CHICAGO (CBS) -- Some people in Chicago are now demanding answers after CBS 2 Investigator Pam Zekman first reported on dozens of unsolved murders dating back 20 years. Many of those investigations have been delayed by backlogs in analyzing DNA.

A group prayed and read off the names of the 50 victims at a community meeting Wednesday night.

CBS 2 disclosed that those women were strangled, their bodies dumped in abandoned buildings, alleys and even garbage containers. Some were even set on fire.

"I saw the piece that you did and it was shocking," said Beverly Reed Scott, who organized the meeting.

Among the attendees was State Sen.
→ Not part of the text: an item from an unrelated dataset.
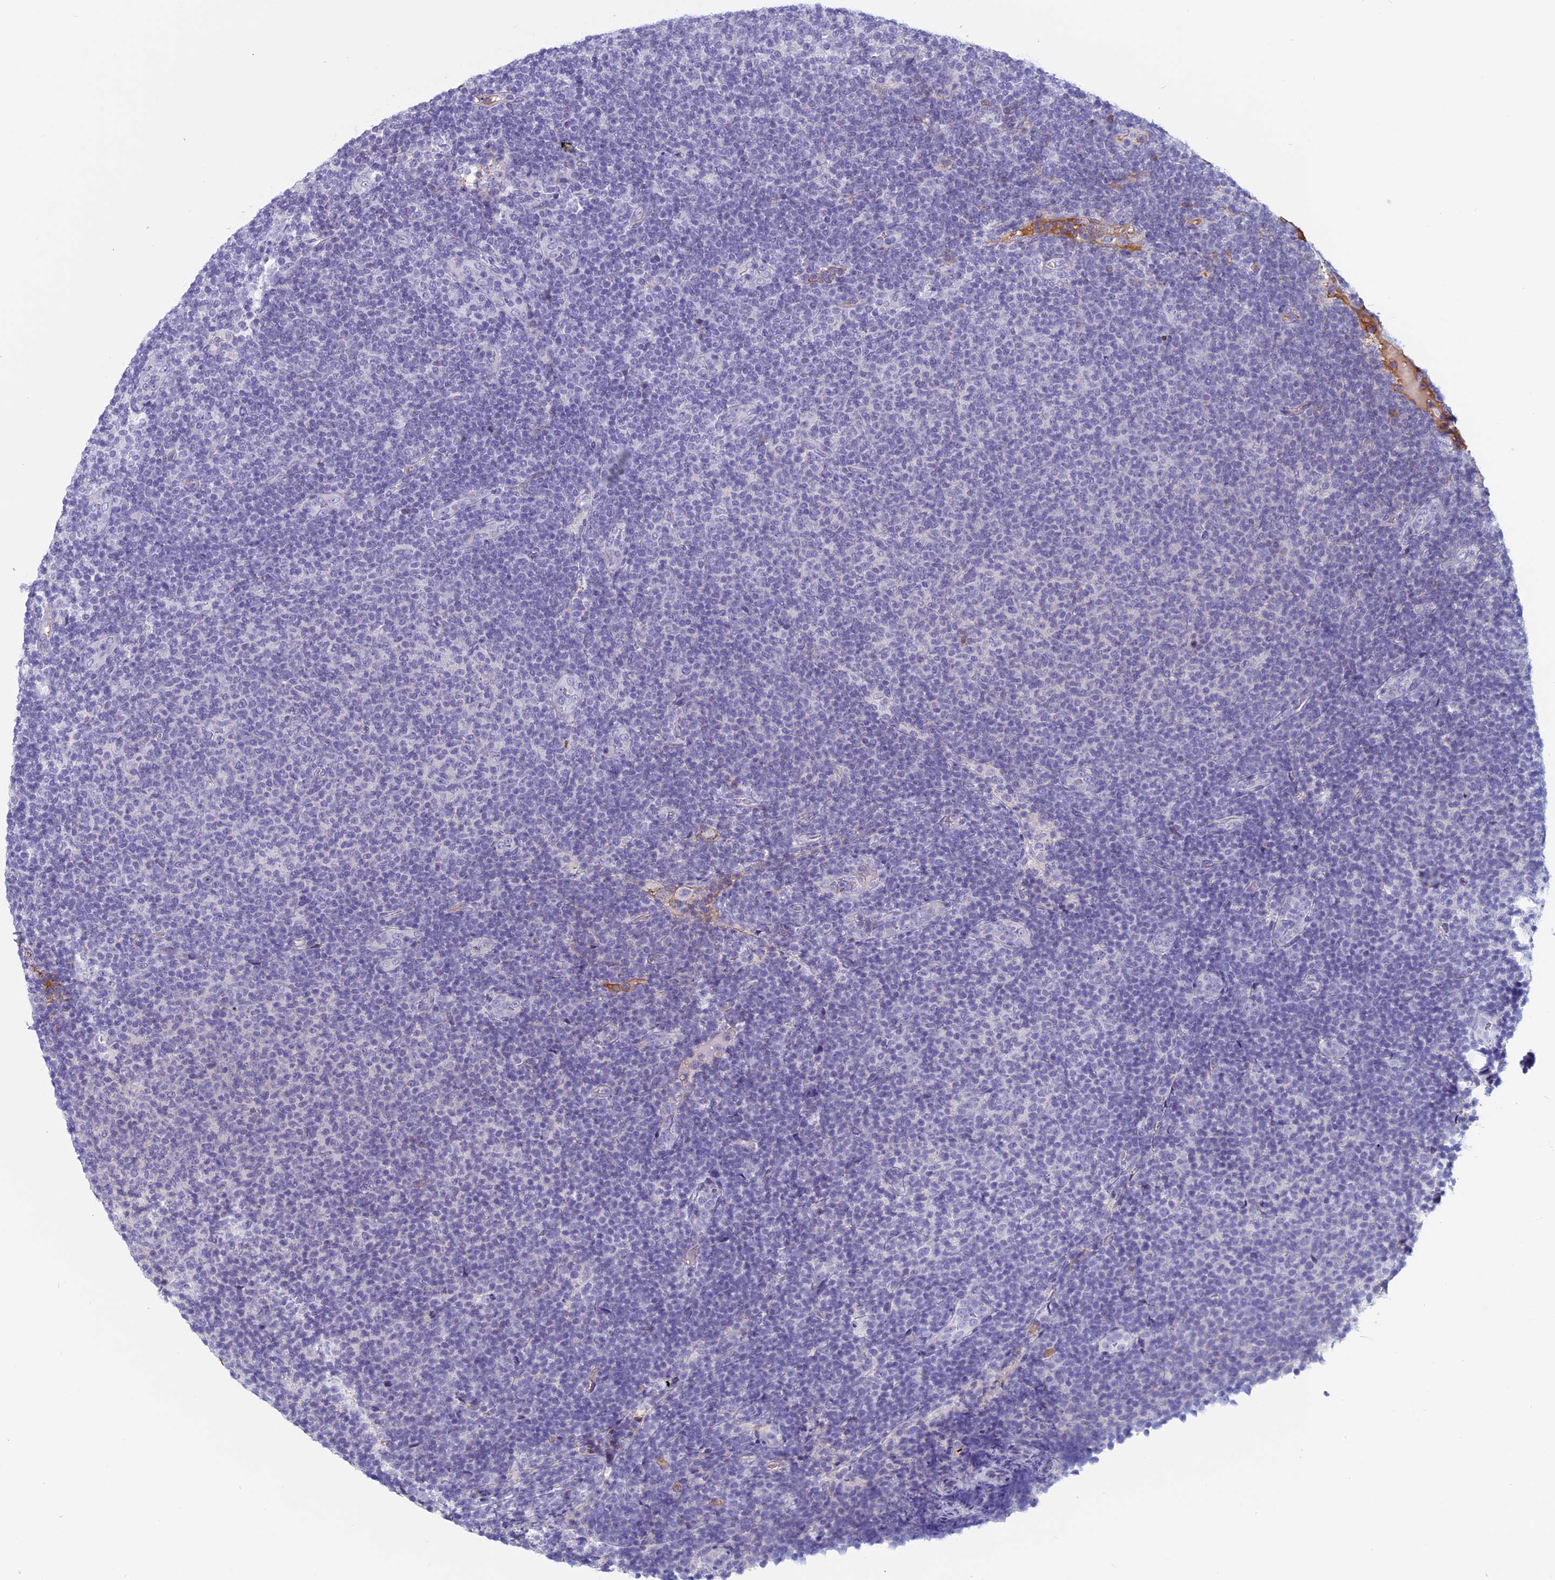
{"staining": {"intensity": "negative", "quantity": "none", "location": "none"}, "tissue": "lymphoma", "cell_type": "Tumor cells", "image_type": "cancer", "snomed": [{"axis": "morphology", "description": "Malignant lymphoma, non-Hodgkin's type, Low grade"}, {"axis": "topography", "description": "Lymph node"}], "caption": "The photomicrograph displays no staining of tumor cells in low-grade malignant lymphoma, non-Hodgkin's type.", "gene": "ANGPTL2", "patient": {"sex": "male", "age": 66}}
Patricia Van Pelt, who had previously asked police about a possible serial killer.

"And they assured us that there was not any evidence of it," she said. "But with that piece that aired the other night on channel 2, it raises the question again that maybe there is."

As CBS 2 Investigators previously disclosed the head of the Murder Accountability Project believes there is a serial killer based on an algorithm he developed that points to clusters in the city's South Side and West Side where bodies were found with similar patterns in the way they were killed.

"It's essentially a serial killer detector, and for many years our algorithm has been signaling red alert about a series of strangulations in Chicago," said project director Thomas Hargrove.

The cases are unsolved in part because of delays in the state lab that analyzes DNA collected from crime scenes dating back to 2014.

"We have 3700 pieces of DNA evidence that haven't been analyzed and over 700 of them are from murders," Van Pelt said.

And now 3rd Ward Alderman Patricia Dowell said she'll call for city council hearings on the matter.

"I want to support this effort. I think this is just sad that these women have been treated this way," she said.

Dowell said she wants to question Chicago police officials about the unsolved cases.

Meanwhile a public hearing on the DNA evidence delays at the state lab is scheduled for March 15.

The police department has said "at this time" there is no "actionable evidence" of a serial killer involved in these cases.